Every record must be copied out exactly.

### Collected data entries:
• • • • • • •

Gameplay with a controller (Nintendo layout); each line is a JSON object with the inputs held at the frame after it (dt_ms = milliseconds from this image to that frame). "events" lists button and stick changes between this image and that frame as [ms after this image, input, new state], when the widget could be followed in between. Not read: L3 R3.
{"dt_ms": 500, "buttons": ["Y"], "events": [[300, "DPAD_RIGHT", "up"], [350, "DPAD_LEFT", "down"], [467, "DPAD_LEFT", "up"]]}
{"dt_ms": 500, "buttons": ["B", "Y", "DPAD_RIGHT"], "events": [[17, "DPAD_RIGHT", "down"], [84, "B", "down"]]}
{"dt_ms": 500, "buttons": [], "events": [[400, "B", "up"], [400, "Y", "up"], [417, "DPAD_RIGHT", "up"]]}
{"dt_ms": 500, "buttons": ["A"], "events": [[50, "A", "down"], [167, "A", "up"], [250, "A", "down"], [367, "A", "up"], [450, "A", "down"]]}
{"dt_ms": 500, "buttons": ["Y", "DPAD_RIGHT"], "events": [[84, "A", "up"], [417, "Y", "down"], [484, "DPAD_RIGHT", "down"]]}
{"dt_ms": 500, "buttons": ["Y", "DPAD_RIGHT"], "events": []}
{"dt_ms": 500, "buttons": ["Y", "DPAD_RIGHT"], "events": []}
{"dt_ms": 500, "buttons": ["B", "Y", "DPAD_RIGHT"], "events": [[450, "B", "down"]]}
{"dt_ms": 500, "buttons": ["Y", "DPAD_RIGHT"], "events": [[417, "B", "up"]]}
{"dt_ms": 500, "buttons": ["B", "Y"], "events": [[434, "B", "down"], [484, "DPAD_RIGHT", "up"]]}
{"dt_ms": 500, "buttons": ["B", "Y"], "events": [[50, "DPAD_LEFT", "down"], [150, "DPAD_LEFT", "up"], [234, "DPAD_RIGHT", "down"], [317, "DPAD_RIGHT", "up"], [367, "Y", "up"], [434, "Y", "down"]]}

• • • • • • •

### Solution:
Gameplay with a controller (Nintendo layout); each line is a JSON object with the inputs held at the frame after it (dt_ms = milliseconds from this image to that frame). "events" lists button and stick changes between this image and that frame as [ms after this image, input, new state], when the widget could be followed in between. Not read: L3 R3.
{"dt_ms": 500, "buttons": ["Y"], "events": [[300, "DPAD_RIGHT", "up"], [350, "DPAD_LEFT", "down"], [467, "DPAD_LEFT", "up"]]}
{"dt_ms": 500, "buttons": ["B", "Y", "DPAD_RIGHT"], "events": [[17, "DPAD_RIGHT", "down"], [84, "B", "down"]]}
{"dt_ms": 500, "buttons": [], "events": [[400, "B", "up"], [400, "Y", "up"], [417, "DPAD_RIGHT", "up"]]}
{"dt_ms": 500, "buttons": ["A"], "events": [[50, "A", "down"], [167, "A", "up"], [250, "A", "down"], [367, "A", "up"], [450, "A", "down"]]}
{"dt_ms": 500, "buttons": ["Y", "DPAD_RIGHT"], "events": [[84, "A", "up"], [417, "Y", "down"], [484, "DPAD_RIGHT", "down"]]}
{"dt_ms": 500, "buttons": ["Y", "DPAD_RIGHT"], "events": []}
{"dt_ms": 500, "buttons": ["Y", "DPAD_RIGHT"], "events": []}
{"dt_ms": 500, "buttons": ["B", "Y", "DPAD_RIGHT"], "events": [[450, "B", "down"]]}
{"dt_ms": 500, "buttons": ["Y", "DPAD_RIGHT"], "events": [[417, "B", "up"]]}
{"dt_ms": 500, "buttons": ["B", "Y"], "events": [[434, "B", "down"], [484, "DPAD_RIGHT", "up"]]}
{"dt_ms": 500, "buttons": ["B", "Y"], "events": [[50, "DPAD_LEFT", "down"], [150, "DPAD_LEFT", "up"], [234, "DPAD_RIGHT", "down"], [317, "DPAD_RIGHT", "up"], [367, "Y", "up"], [434, "Y", "down"]]}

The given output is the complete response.